26 January 2007

Portrait of the choko as an artist's model

Dear Faren and C.A.,

Sorry to be late replying to your questions re the picture in the previous post. I was returning from a psychological assessment mission to the former planet Pluto when my train was derailed by debris that also briefed the captain to the height of a quantum leap. Needless to say, he could no longer reach the controls. I had to take over, getting the train on track under my own fair steam, then driving and piloting (the pilot having been jettisoned as trash in an earlier tiff with the ticket-taker over bags of train-goers' goods), a task for which I never trained, so by the time I got home it was almost 2300 hours yesterday, New South Wales, Australia time, and I haven't finished writing up my assessment as I am still feeling under the weather from motion sickness, not having had a semicolon's break, and the former planet Pluto's eccentric orbit having become much more eccentric since its recent redesignation.

Which, I know, is much ado about nothing. So onwards to the important stuff.
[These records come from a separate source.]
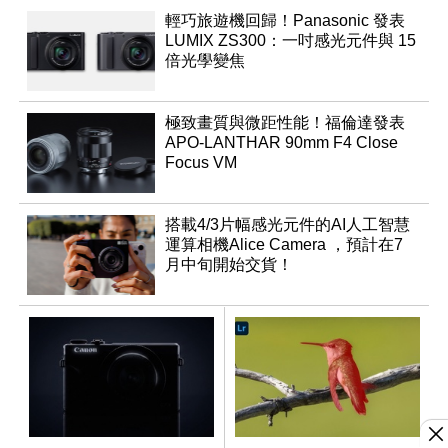
輕巧旅遊機回歸！Panasonic 發表
LUMIX ZS300：一吋感光元件與 15
倍光學變焦
極致畫質與微距性能！福倫達發表
APO-LANTHAR 90mm F4 Close
Focus VM
搭載4/3片幅感光元件的AI人工智慧
運算相機Alice Camera ，預計在7
月中旬開始交貨！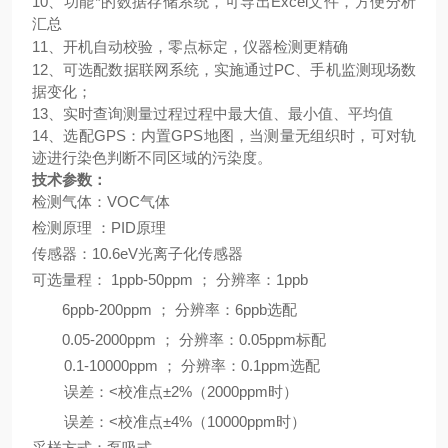
10、功能*的数据存储系统，可导出Excel文件，方便分析
汇总
11、
开机自动
校验，零点标定，
仪器检测更精确
12、可选配数据联网系统，实施通过PC、手机监测现场数
据变化；
13、
实时查询测量过程过程中最大值、最小值、平均值
14、选配
GPS：内置GPS地图，
当
测量无组织时，可对轨
迹进行染色判断不同区域的污染度。
技术参数：
检测气体：
VOC气体
检测原理
：
PID
原理
传感器：
10.6eV光离子化传感器
可选量程：
1ppb-50ppm ； 分辨率：1ppb
6ppb-200ppm ； 分辨率：6ppb
选配
0.05-2000ppm ； 分辨率：0.05ppm
标配
0.1-10000ppm ； 分辨率：0.1ppm
选配
误差：
<校准点±2%（2000ppm时）
误差：
<校准点±4%（10000ppm时）
采样方式
：泵吸式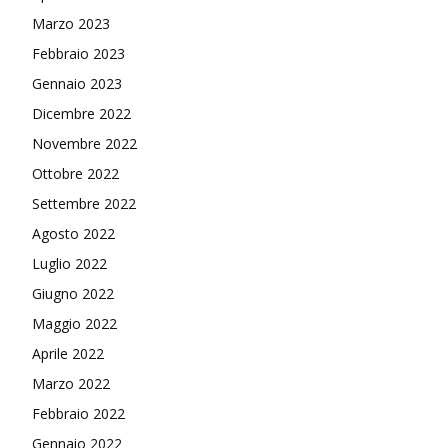
Marzo 2023
Febbraio 2023
Gennaio 2023
Dicembre 2022
Novembre 2022
Ottobre 2022
Settembre 2022
Agosto 2022
Luglio 2022
Giugno 2022
Maggio 2022
Aprile 2022
Marzo 2022
Febbraio 2022
Gennaio 2022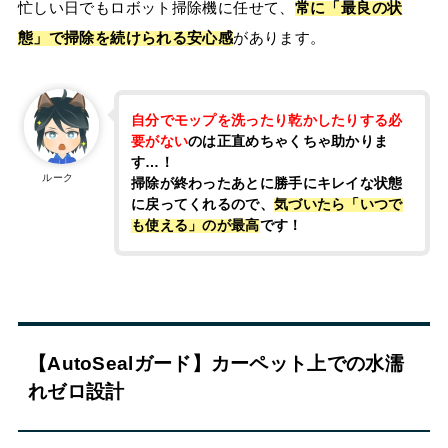
忙しい日でもロボット掃除機に任せて、
常に「最良の状
態」で掃除を続けられる安心感
があります。
自分でモップを洗ったり乾かしたりする必
要がない
のは正直めちゃくちゃ助かりま
す…！
ルーク
掃除が終わったあとに勝手にキレイな状態
に戻ってくれるので、
気づいたら「いつで
も使える」のが最高
です！
【AutoSealガード】カーペット上での水濡
れゼロ設計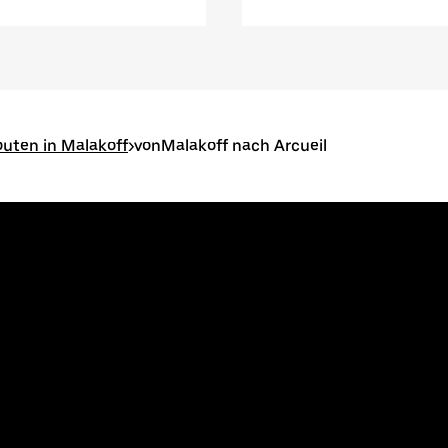
outen in Malakoff
>
vonMalakoff nach Arcueil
Yes, a trio of pears they are. And as for what you, Faren, unkindly call "that grotesque thing amongst them", you are in good company in your ever so cruel judgement. Allen Gilbert, writing in The Age, in an article titled The Ugly Truth, continued with:

"The choko is no oil painting"

a statement which shows why Gilbert doesn't write about art. The choko is, especially in its outrageously fecund, craggy, twiningly mature state, the Rembrandt self-portrait of vegetables. I imagine that Gilbert would think a pear an oil painting, but pitch the greatest of Ingres' paintings against a mere jot of self-regarding glance by the old wrinkly Himself, and whole countries could feed their populace for millennia on the difference (or buy their leader dinner at a five-star in someplace civilised).

Ingres would certainly have been revolted by the knowing leer of the afore-portrayed "grotesque" choko, and I'm sure that Ingres would, if persuaded at pistol-point to consider that an artist's model, would stretch it to zucchini length and shoot it so full of botox, it would gain the smooth glow of a supermarket tomato / Nicole Kidman. But as Nicolas Pioch, who runs WebMuseum, states about Ingres: "He was a bourgeois with the limitations of a bourgeois mentality."

Chokos are above the madding bourgeoisie, which you can prove to yourself by looking at their popularity amongst the rabble. As Robin Cartledge (aka Grandpa Pencil ) says: "So long is the line of people trying to give them away that, when the choko is in season, it is wise to have a few different recipes up your sleeve." He proceeds to do this with some new wrinkles on old favourites. Try his choko dessert and choko chips, and you might think, as I do, that this vegetable with character is something to plant for the generations.

Oh no, it's choko pickle is the title of an article by Sally Wise on the ABC (radio) Tasmania's site. "... a lady rang afterwards," she writes, " and gave me a tried and true recipe for Choko Pickle, so here it is. It sounds pretty good. Apparently you can make a jam out of them as well." Apparently she didn't.

Wikipedia has a respectful entry for Choko (Sechium edule), listed as 'chayote'. Also called chouchou, mirliton, fuk maew . . . , this character has more names than a con artist. Gaze at young and relatively lovelies on this page and read all about them, in a -pediac way.

In Australia, they're the great Unwanted, but look what a bit of respect and a different frame of mind can bring about. The chokos on Mahanandi's splendid site do, however, look suspiciously smooth. Stretched, they would be quite bourgeoisily oil-paintingsish — lounging, say, dewily in a Turkish bath.

Although she is common in her visual taste, and didn't keep them till they matured to a state of the confrontationally fruitful, she did something that I would recommend to everyone with true taste and heartlessness (or is it an instinct for self-preservation? At the way they grow, it can be a them-or-me situation). She ended their lives before they became worth an Old Master's glance, and she cooked them and probably ate them all up, as I wanted to after reading her scrumptious-looking recipes.

As I'm surrounded now by a huge lot of chokos that I brought home from the former planet Pluto (everywhere I went, former-planet-Plutonians pressed bagfuls upon me), I'll be publishing some recipes in the next while, as soon as I can kill them.

In the meantime, here's another face of the afore-portrayed, before it was heartlessly dispatched to be consumed raw with lashings of lime juice and chili.


1 comment:

faren said...

When I called the choko "grotesque," that wasn't really a slur. I *like* grotesque -- far better something that would have pleased Archimboldo than the insipidness that tedious Ingres would prefer. I love the thing's
shape, reminiscent of some gnarled peppers, but also the brain's convolutions and the knotted muscles of a bodybuilder (all wonderful grotesques, even though I don't like bodybuilders per se).